*Extracted records*.
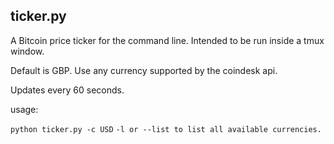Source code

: ## ticker.py

A Bitcoin price ticker for the command line. Intended to be run inside a tmux window.

Default is GBP. Use any currency supported by the coindesk api.

Updates every 60 seconds.

usage:

`python ticker.py -c USD`
`-l or --list to list all available currencies.`
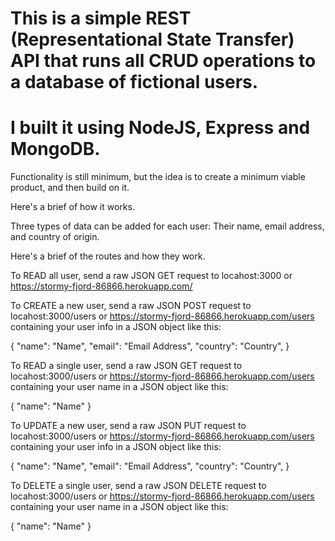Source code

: # This is a simple REST (Representational State Transfer) API that runs all CRUD operations to a database of fictional users.

# I built it using NodeJS, Express and MongoDB.

Functionality is still minimum, but the idea is to create a minimum viable product, and then build on it.

Here's a brief of how it works.

Three types of data can be added for each user: Their name, email address, and country of origin.



Here's a brief of the routes and how they work.


To READ all user, send a raw JSON GET request to locahost:3000 or https://stormy-fjord-86866.herokuapp.com/


To CREATE a new user, send a raw JSON POST request to locahost:3000/users or https://stormy-fjord-86866.herokuapp.com/users containing your user info in a JSON object like this:

{
    "name": "Name",
    "email": "Email Address",
    "country": "Country",
}


To READ a single user, send a raw JSON GET request to locahost:3000/users or https://stormy-fjord-86866.herokuapp.com/users containing your user name in a JSON object like this:

{
    "name": "Name"
}


To UPDATE a new user, send a raw JSON PUT request to locahost:3000/users or https://stormy-fjord-86866.herokuapp.com/users containing your user info in a JSON object like this:

{
    "name": "Name",
    "email": "Email Address",
    "country": "Country",
}



To DELETE a single user, send a raw JSON DELETE request to locahost:3000/users or https://stormy-fjord-86866.herokuapp.com/users containing your user name in a JSON object like this:

{
    "name": "Name"
}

*Exercise instructions*.
Every line with "info" in it should be copied from the entries.

*Exercise solution*.
To CREATE a new user, send a raw JSON POST request to locahost:3000/users or https://stormy-fjord-86866.herokuapp.com/users containing your user info in a JSON object like this:
To UPDATE a new user, send a raw JSON PUT request to locahost:3000/users or https://stormy-fjord-86866.herokuapp.com/users containing your user info in a JSON object like this:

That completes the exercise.